__Extracted records__
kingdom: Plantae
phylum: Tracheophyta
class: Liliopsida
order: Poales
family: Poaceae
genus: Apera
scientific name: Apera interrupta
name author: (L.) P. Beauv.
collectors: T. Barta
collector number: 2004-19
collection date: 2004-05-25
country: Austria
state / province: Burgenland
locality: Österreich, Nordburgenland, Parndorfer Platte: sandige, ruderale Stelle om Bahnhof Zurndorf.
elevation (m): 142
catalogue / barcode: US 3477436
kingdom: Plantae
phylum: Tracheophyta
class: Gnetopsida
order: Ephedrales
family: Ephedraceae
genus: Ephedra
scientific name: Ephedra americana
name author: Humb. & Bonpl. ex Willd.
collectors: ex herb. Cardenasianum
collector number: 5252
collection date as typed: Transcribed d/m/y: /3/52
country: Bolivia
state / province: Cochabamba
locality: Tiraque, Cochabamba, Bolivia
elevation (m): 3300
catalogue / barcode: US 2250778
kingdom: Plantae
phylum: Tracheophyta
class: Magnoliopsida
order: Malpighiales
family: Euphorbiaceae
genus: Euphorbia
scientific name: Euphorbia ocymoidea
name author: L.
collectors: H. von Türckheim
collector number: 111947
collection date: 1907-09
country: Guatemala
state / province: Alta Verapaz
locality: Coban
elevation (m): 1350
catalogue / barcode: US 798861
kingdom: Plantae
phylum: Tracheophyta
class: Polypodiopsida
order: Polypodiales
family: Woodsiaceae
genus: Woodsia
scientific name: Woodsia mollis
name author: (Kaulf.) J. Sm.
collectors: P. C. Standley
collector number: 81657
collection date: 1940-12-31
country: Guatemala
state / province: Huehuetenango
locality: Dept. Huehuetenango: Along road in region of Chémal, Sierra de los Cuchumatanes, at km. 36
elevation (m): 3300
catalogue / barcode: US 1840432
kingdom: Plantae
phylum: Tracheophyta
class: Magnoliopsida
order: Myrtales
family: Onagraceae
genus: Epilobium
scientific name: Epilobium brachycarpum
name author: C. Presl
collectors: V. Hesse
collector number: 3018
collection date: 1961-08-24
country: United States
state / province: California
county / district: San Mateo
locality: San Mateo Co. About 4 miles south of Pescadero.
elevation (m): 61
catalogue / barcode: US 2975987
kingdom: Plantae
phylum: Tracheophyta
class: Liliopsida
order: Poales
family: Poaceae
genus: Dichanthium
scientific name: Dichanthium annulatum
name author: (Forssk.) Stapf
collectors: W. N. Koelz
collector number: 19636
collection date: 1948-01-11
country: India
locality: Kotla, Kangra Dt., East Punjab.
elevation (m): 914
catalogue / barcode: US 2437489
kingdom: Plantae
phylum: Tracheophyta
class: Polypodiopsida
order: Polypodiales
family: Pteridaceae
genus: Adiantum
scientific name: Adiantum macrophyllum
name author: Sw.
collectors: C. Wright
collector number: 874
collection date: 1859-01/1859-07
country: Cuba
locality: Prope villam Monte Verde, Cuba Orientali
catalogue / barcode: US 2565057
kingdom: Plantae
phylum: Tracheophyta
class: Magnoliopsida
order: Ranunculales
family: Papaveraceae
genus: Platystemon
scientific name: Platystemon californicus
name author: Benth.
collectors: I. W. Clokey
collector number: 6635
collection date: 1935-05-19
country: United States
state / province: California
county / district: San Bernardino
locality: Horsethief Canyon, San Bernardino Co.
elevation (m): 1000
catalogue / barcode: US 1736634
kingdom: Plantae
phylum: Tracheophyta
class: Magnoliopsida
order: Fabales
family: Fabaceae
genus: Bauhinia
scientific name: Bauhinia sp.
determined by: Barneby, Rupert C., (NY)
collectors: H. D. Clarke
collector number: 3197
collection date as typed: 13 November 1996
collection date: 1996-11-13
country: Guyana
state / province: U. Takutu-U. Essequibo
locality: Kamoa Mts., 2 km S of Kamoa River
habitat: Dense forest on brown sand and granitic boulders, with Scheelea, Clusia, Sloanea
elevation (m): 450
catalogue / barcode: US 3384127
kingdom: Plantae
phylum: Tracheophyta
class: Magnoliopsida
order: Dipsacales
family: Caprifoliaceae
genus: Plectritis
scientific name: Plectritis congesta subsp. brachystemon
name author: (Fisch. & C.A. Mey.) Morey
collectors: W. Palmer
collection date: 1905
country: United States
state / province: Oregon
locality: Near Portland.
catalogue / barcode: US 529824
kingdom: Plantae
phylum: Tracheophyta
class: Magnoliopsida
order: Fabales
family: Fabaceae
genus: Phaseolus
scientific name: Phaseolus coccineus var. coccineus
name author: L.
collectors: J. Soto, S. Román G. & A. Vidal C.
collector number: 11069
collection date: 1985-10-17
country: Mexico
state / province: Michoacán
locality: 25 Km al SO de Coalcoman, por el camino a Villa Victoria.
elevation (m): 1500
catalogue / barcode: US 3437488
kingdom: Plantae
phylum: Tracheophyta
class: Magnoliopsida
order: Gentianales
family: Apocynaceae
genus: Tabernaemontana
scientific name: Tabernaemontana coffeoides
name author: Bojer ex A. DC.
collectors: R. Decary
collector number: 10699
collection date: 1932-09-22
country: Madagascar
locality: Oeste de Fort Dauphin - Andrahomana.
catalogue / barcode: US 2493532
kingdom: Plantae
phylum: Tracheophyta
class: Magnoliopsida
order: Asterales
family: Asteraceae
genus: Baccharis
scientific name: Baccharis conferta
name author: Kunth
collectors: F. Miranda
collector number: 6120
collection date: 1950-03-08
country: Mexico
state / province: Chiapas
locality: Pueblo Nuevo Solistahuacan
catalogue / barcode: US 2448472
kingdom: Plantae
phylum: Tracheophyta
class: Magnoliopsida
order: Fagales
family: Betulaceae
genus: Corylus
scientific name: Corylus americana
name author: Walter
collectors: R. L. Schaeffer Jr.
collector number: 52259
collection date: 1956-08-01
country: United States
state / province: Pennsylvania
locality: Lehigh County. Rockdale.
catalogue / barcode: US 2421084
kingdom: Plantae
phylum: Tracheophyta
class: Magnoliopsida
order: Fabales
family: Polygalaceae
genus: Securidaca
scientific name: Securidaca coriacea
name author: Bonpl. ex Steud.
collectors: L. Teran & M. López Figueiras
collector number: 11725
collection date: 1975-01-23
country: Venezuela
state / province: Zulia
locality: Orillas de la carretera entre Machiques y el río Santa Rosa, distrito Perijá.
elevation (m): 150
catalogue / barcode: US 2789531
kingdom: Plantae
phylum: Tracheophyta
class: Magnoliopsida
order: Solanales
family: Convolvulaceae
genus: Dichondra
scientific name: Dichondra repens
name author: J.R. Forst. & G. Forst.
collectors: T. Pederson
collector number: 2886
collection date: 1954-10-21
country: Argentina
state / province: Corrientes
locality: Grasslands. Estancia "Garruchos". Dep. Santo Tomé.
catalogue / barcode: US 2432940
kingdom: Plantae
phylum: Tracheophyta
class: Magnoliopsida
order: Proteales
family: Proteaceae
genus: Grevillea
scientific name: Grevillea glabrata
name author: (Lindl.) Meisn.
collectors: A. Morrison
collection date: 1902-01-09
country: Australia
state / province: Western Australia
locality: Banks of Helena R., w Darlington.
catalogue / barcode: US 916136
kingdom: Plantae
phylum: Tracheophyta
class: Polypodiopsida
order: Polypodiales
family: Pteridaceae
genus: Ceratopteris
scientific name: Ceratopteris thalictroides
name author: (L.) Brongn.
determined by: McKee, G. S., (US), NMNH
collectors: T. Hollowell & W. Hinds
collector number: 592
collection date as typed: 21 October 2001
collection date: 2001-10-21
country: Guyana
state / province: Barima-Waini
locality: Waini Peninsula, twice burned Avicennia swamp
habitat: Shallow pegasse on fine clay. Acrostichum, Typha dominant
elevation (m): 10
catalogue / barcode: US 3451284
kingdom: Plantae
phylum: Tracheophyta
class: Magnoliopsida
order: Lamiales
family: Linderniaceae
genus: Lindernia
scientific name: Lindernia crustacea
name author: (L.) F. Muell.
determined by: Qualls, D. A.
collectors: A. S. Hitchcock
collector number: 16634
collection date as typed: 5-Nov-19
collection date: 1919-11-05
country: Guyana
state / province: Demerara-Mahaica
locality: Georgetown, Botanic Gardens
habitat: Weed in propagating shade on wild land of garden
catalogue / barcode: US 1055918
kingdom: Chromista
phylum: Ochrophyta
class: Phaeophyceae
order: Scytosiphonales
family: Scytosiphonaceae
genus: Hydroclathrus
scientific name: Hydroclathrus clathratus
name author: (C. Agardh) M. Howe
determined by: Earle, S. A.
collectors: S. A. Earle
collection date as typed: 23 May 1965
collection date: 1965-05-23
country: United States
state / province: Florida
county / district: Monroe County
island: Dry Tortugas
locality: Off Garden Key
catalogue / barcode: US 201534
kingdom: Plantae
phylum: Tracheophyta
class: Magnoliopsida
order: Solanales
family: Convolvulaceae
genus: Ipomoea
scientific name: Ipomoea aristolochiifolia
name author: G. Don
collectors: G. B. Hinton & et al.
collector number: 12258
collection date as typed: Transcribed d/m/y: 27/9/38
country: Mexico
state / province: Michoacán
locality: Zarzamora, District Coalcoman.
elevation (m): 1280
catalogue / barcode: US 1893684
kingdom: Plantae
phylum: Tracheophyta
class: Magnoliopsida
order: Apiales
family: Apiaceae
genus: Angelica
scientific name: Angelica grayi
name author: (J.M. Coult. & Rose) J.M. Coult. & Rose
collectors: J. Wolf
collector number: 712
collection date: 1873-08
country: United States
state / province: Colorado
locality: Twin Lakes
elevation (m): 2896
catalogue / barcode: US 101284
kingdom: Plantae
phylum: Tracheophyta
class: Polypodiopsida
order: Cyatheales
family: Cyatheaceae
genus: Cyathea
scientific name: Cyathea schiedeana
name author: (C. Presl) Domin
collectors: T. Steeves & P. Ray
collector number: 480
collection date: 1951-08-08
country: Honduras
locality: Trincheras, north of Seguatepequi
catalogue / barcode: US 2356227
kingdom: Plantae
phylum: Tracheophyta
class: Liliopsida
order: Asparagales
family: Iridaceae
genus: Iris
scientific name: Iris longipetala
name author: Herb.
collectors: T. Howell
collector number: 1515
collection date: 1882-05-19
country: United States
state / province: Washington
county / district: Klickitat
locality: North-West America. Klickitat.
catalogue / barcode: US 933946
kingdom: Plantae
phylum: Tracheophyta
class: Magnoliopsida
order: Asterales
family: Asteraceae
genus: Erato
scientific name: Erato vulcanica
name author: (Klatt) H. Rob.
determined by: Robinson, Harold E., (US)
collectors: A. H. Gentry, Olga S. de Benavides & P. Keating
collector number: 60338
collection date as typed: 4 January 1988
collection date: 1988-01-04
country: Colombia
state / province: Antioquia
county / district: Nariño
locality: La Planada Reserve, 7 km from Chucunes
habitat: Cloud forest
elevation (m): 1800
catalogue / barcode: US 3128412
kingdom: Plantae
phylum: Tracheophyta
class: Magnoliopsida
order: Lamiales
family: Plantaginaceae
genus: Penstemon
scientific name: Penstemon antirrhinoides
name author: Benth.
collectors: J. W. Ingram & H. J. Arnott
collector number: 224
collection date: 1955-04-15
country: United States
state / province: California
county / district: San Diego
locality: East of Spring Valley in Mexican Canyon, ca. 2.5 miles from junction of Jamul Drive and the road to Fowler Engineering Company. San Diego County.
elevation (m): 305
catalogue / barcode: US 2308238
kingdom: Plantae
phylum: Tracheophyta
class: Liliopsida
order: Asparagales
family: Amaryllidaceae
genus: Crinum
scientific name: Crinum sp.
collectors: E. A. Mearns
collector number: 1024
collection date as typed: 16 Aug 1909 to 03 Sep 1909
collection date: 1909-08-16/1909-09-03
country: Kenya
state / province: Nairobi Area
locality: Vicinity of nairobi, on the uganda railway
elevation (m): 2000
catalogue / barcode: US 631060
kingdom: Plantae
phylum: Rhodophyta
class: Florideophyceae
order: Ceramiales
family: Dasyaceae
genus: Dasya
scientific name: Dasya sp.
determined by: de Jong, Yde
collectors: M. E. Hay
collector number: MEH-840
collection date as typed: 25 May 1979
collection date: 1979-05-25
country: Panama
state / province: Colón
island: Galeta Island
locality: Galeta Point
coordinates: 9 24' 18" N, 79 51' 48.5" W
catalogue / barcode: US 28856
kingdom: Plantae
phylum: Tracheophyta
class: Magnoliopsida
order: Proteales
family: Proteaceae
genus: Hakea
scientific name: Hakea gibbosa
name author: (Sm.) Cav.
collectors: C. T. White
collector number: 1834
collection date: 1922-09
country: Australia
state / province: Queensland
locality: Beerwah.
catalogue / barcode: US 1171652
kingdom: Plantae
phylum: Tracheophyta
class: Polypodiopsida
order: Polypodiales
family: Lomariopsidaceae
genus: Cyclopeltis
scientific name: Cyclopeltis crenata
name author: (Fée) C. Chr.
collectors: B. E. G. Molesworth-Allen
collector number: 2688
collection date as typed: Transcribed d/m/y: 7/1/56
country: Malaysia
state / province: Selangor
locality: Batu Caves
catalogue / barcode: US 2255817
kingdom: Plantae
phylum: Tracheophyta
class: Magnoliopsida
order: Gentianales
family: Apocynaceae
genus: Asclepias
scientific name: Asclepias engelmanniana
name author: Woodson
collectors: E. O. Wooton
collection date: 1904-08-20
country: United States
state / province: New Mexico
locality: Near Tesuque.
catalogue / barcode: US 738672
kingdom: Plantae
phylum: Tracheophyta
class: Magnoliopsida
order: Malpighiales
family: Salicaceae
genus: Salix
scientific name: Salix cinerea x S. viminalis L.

__Goal of the exercise__
Quote verbatim every line from the one that contains "collection date as typed: 23 May 1965" through the one that contains "locality: Twin Lakes", both end lines included.

__Exercise result__
collection date as typed: 23 May 1965
collection date: 1965-05-23
country: United States
state / province: Florida
county / district: Monroe County
island: Dry Tortugas
locality: Off Garden Key
catalogue / barcode: US 201534
kingdom: Plantae
phylum: Tracheophyta
class: Magnoliopsida
order: Solanales
family: Convolvulaceae
genus: Ipomoea
scientific name: Ipomoea aristolochiifolia
name author: G. Don
collectors: G. B. Hinton & et al.
collector number: 12258
collection date as typed: Transcribed d/m/y: 27/9/38
country: Mexico
state / province: Michoacán
locality: Zarzamora, District Coalcoman.
elevation (m): 1280
catalogue / barcode: US 1893684
kingdom: Plantae
phylum: Tracheophyta
class: Magnoliopsida
order: Apiales
family: Apiaceae
genus: Angelica
scientific name: Angelica grayi
name author: (J.M. Coult. & Rose) J.M. Coult. & Rose
collectors: J. Wolf
collector number: 712
collection date: 1873-08
country: United States
state / province: Colorado
locality: Twin Lakes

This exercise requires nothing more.